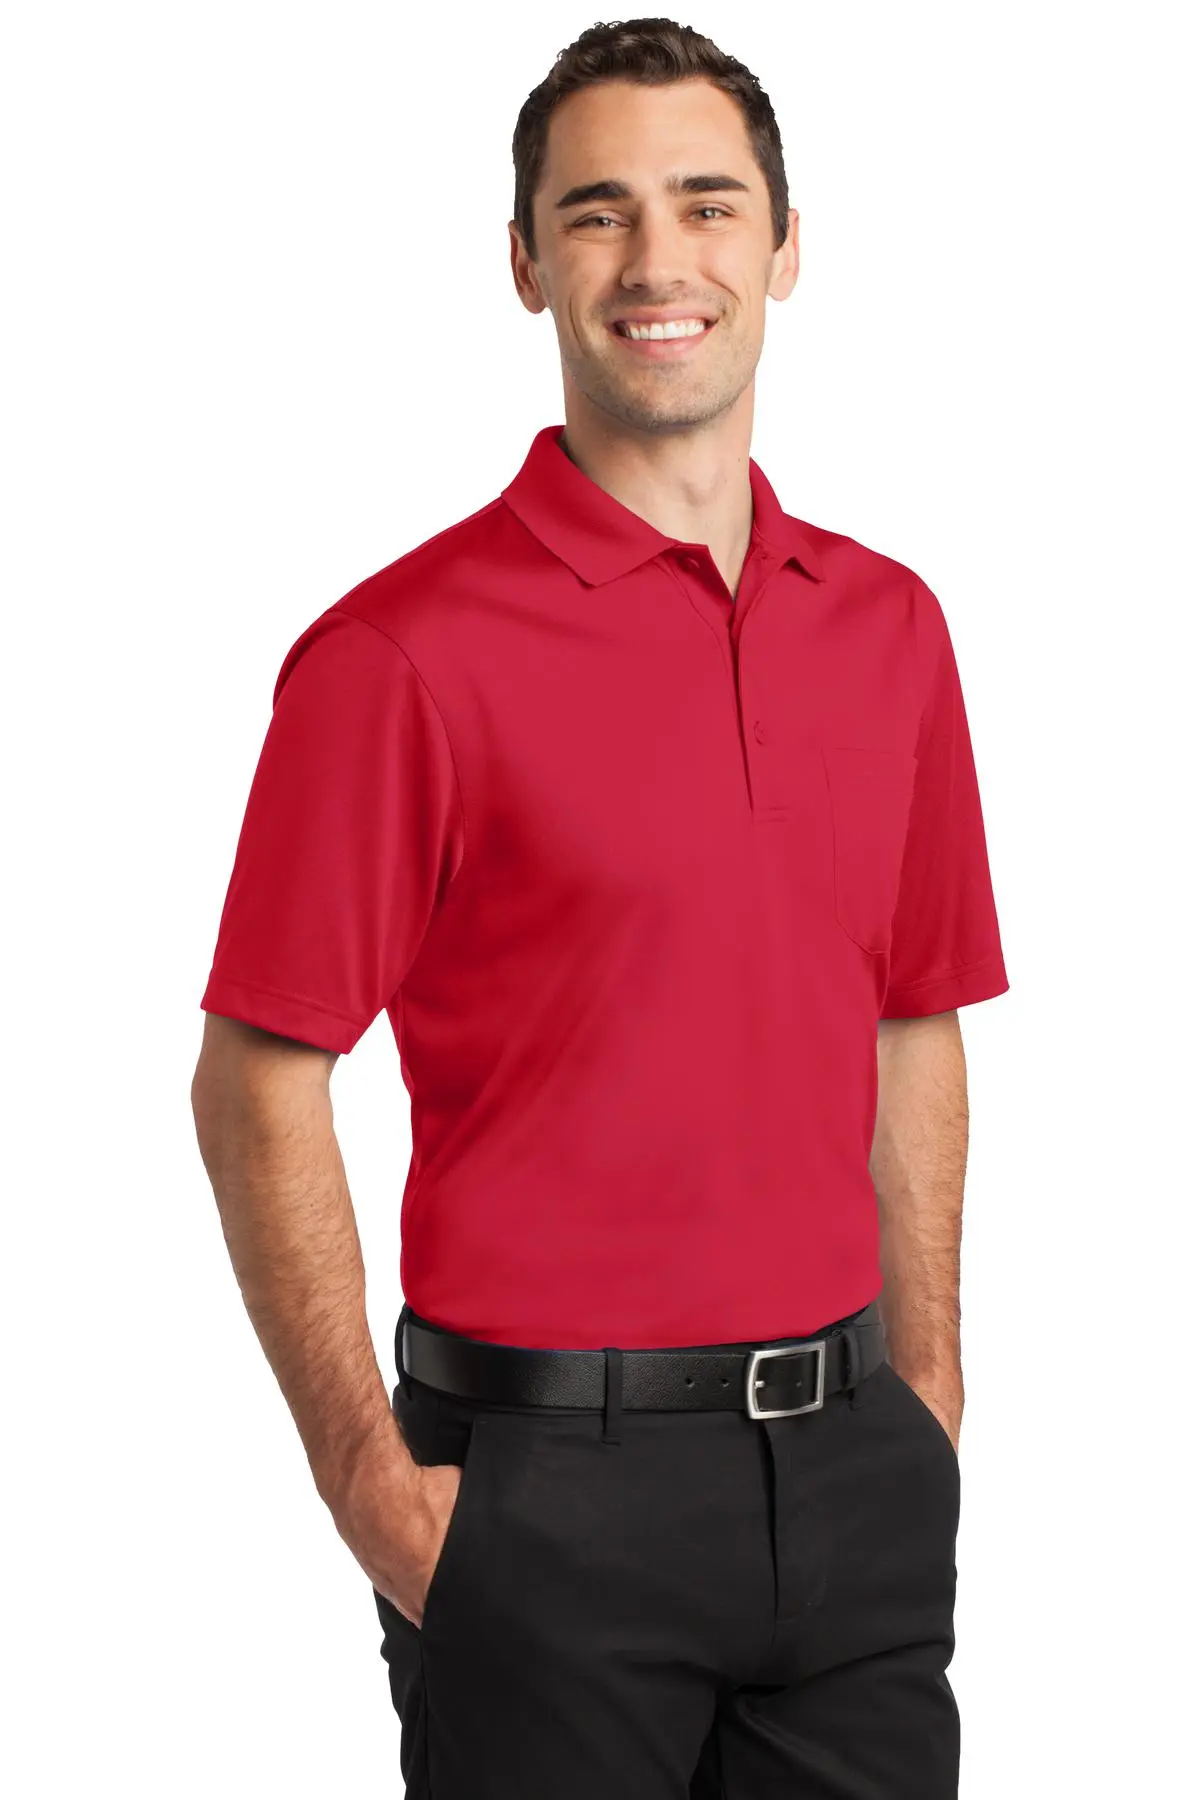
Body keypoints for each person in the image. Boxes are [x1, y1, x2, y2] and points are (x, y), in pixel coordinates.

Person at [191, 17, 1009, 1798]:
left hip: (856, 1485)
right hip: (542, 1491)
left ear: (785, 249)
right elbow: (257, 1074)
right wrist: (367, 1482)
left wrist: (930, 1397)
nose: (658, 261)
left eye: (709, 206)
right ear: (524, 262)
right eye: (597, 212)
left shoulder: (891, 629)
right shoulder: (399, 655)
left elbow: (914, 1015)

▬▬▬

▸ To do
Transcribe the records verbatim and omit the images.

▸ Reply
Body keypoints for each person in the image. Boxes are [x1, y1, x2, y2] and points are (x, y), in pixel coordinates.

Person at [191, 17, 1009, 1798]:
left hip: (856, 1485)
right hip: (542, 1491)
left ear: (785, 249)
right elbow: (257, 1074)
right wrist: (367, 1482)
left wrist: (930, 1397)
nose: (658, 261)
left eye: (709, 206)
right ear: (524, 262)
right eye: (597, 212)
left shoulder: (891, 629)
right shoulder: (399, 655)
left elbow: (914, 1015)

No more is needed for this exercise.